─── Estratto
John D. Barrow, 55 anni, uno dei più grandi matematici e cosmologi viventi, torna con nuove ragioni a sostenere che l’universo è stato fatto per la vita e per il genere umano, come affermava anche nel libro che gli ha dato fama: The Anthropic Cosmological Principle, del 1986. Docente all’Università di Cambridge, insignito del premio Templeton 2006 («per aver contribuito al progresso della conoscenza in materia di scienza e religione») e del Queen’s Anniversary Prize, Barrow parlerà a Spoletoscienza sabato, presentando il suo ultimo libro, Cosmic Imagery.
Quanto manca perché la ricerca astrofisica possa risalire all’attimo del Big Bang, la grande esplosione che ha dato origine all’Universo?
«Siamo in grado di produrre una ben dimostrata ricostruzione storica dell’universo giovane, tornando indietro fino a un secondo dopo la sua tumultuosa nascita. In quel momento, la materia è un po’ più densa dell’acqua. Poi, entro i primi tre minuti, l’universo si comporta come un grande reattore nucleare che produce deuterio, elio e litio. Subito dopo si espande. E oggi le osservazioni astronomiche confermano il modello Big Bang, accettato da quasi tutti i cosmologi. Non c’è accordo, invece, sulla complicata sequenza di eventi che dal Big Bang porta alla formazione di galassie, stelle e pianeti».
Quand’è che l’Universo comincia a creare le condizioni favorevoli alla vita?
──────
─── Materiale di partenza
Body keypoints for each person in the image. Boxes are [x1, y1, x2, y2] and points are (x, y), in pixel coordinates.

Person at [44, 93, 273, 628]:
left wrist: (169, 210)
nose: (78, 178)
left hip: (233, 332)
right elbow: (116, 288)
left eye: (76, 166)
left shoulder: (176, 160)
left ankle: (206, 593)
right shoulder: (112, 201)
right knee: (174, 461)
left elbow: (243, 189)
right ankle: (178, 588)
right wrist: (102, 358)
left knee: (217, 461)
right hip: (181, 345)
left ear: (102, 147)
──────
Cose da fare.
a) Copia dall'estratto il passo che comincia con le parole "Quanto manca perché" e si ferma dopo le parole "favorevoli alla vita?".
b) Prosegui l'estratto sull'intervista a John D. Barrow dal punto in cui si interrompe.
Le righe sono materiale a sé, distinto dall'estratto.

Elenco risposte.
a)
Quanto manca perché la ricerca astrofisica possa risalire all’attimo del Big Bang, la grande esplosione che ha dato origine all’Universo?
«Siamo in grado di produrre una ben dimostrata ricostruzione storica dell’universo giovane, tornando indietro fino a un secondo dopo la sua tumultuosa nascita. In quel momento, la materia è un po’ più densa dell’acqua. Poi, entro i primi tre minuti, l’universo si comporta come un grande reattore nucleare che produce deuterio, elio e litio. Subito dopo si espande. E oggi le osservazioni astronomiche confermano il modello Big Bang, accettato da quasi tutti i cosmologi. Non c’è accordo, invece, sulla complicata sequenza di eventi che dal Big Bang porta alla formazione di galassie, stelle e pianeti».
Quand’è che l’Universo comincia a creare le condizioni favorevoli alla vita?

b)
«Per poter disporre dei ’mattoni’ necessari, occorrono elementi più pesanti dell’idrogeno e dell’elio che compaiono nei primi minuti dal Big Bang. Gli elementi interessanti dal punto di vista biochimico, come il carbonio, sono prodotti dall’idrogeno e dall’elio nelle fornaci nucleari delle stelle. Quando le stelle muoiono, questi elementi si disperdono nello spazio e trovano la loro via nei pianeti e negli esseri viventi. Il processo dell’alchimia nucleare è lungo e lento. Ha bisogno di miliardi di anni. Perciò, per creare le condizioni favorevoli alla vita, l’universo deve essere grande, vecchio, buio e freddo».
Deve allontanarsi dall’immenso calore dell’universo giovane. E diventare grande. Ma perché anche buio?
«Man mano che ci si allontana dal Big Bang, l’energia cosmica ha una densità troppo bassa perché l’universo sia luminoso di notte. Più in generale, la stessa densità media dell’universo è veramente bassa: stelle e galassie sono separate da crescenti distanze astronomiche. Gli avamposti si allontanano. La vastità e la dispersione che regnano nell’universo avevano indotto non pochi filosofi a negare il carattere teleologico, cioè finalistico, del cosmo. Ma le apparenze ingannano. La scoperta dell’espansione dell’Universo (prevista dalla teoria generale della relatività, di Albert Einstein) ha mostrato la sottigliezza e la complessità della moderna cosmologia».
Perché l’Universo continua a espandersi?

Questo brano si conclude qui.